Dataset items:
* * *

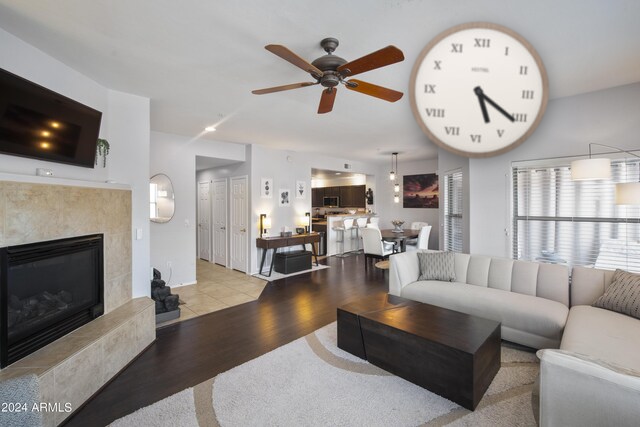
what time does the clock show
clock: 5:21
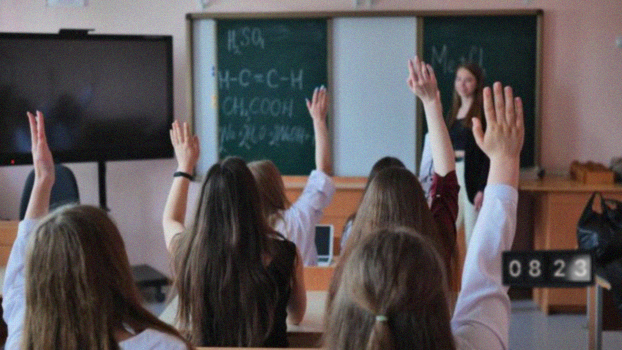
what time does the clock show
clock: 8:23
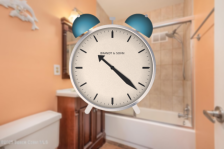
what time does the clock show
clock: 10:22
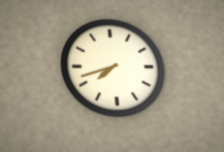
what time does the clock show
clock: 7:42
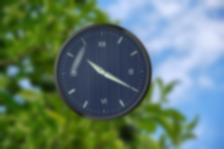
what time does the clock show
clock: 10:20
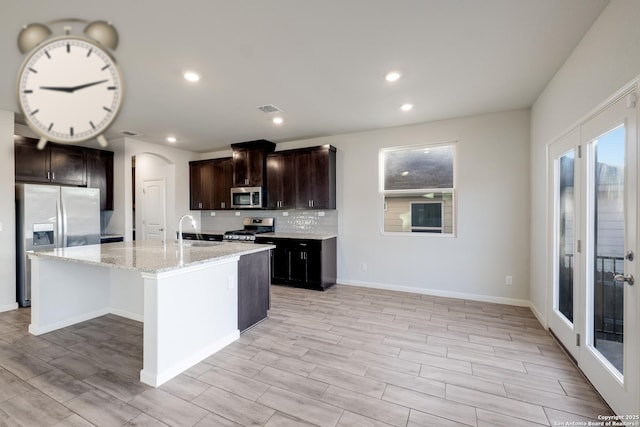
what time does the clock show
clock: 9:13
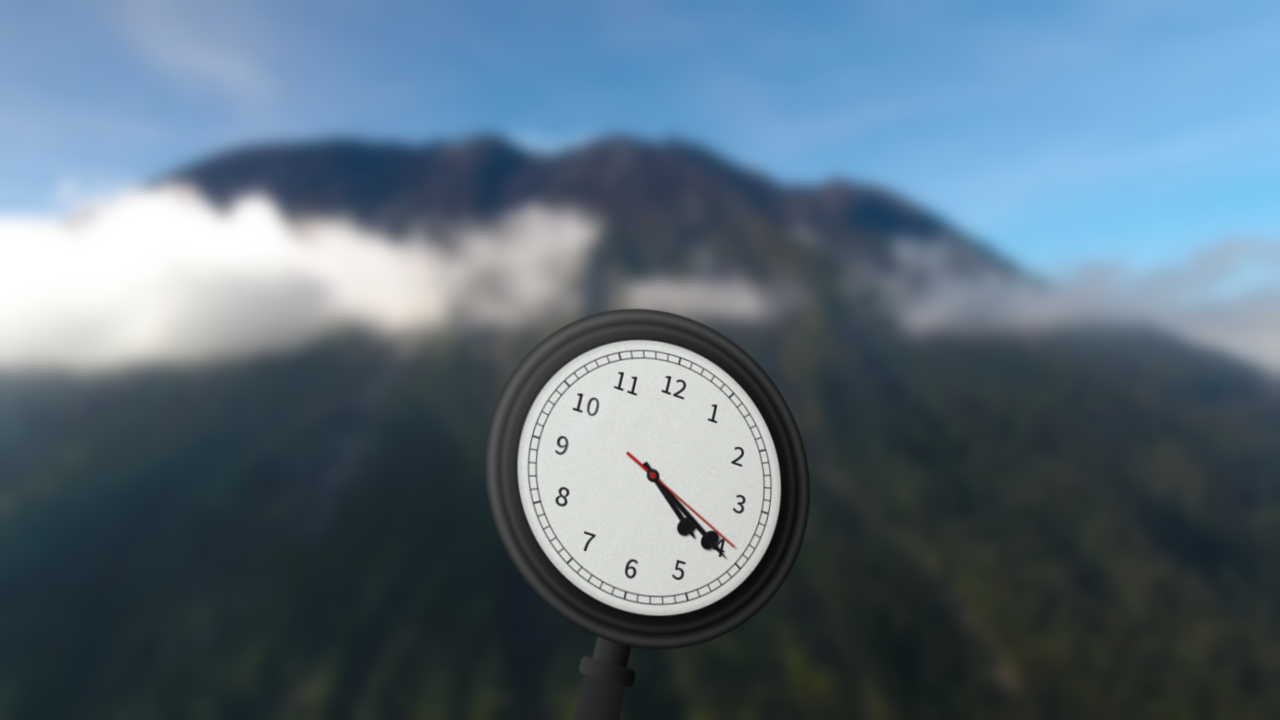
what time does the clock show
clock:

* * *

Lay out the text lines of the data above as a Markdown table with the columns "n" for the row number and "Line" for the line, skipping blank lines. Leave the pictures out of the table.

| n | Line |
|---|---|
| 1 | what time does the clock show |
| 2 | clock: 5:21 |
| 3 | what time does the clock show |
| 4 | clock: 8:23 |
| 5 | what time does the clock show |
| 6 | clock: 10:22 |
| 7 | what time does the clock show |
| 8 | clock: 7:42 |
| 9 | what time does the clock show |
| 10 | clock: 10:20 |
| 11 | what time does the clock show |
| 12 | clock: 9:13 |
| 13 | what time does the clock show |
| 14 | clock: |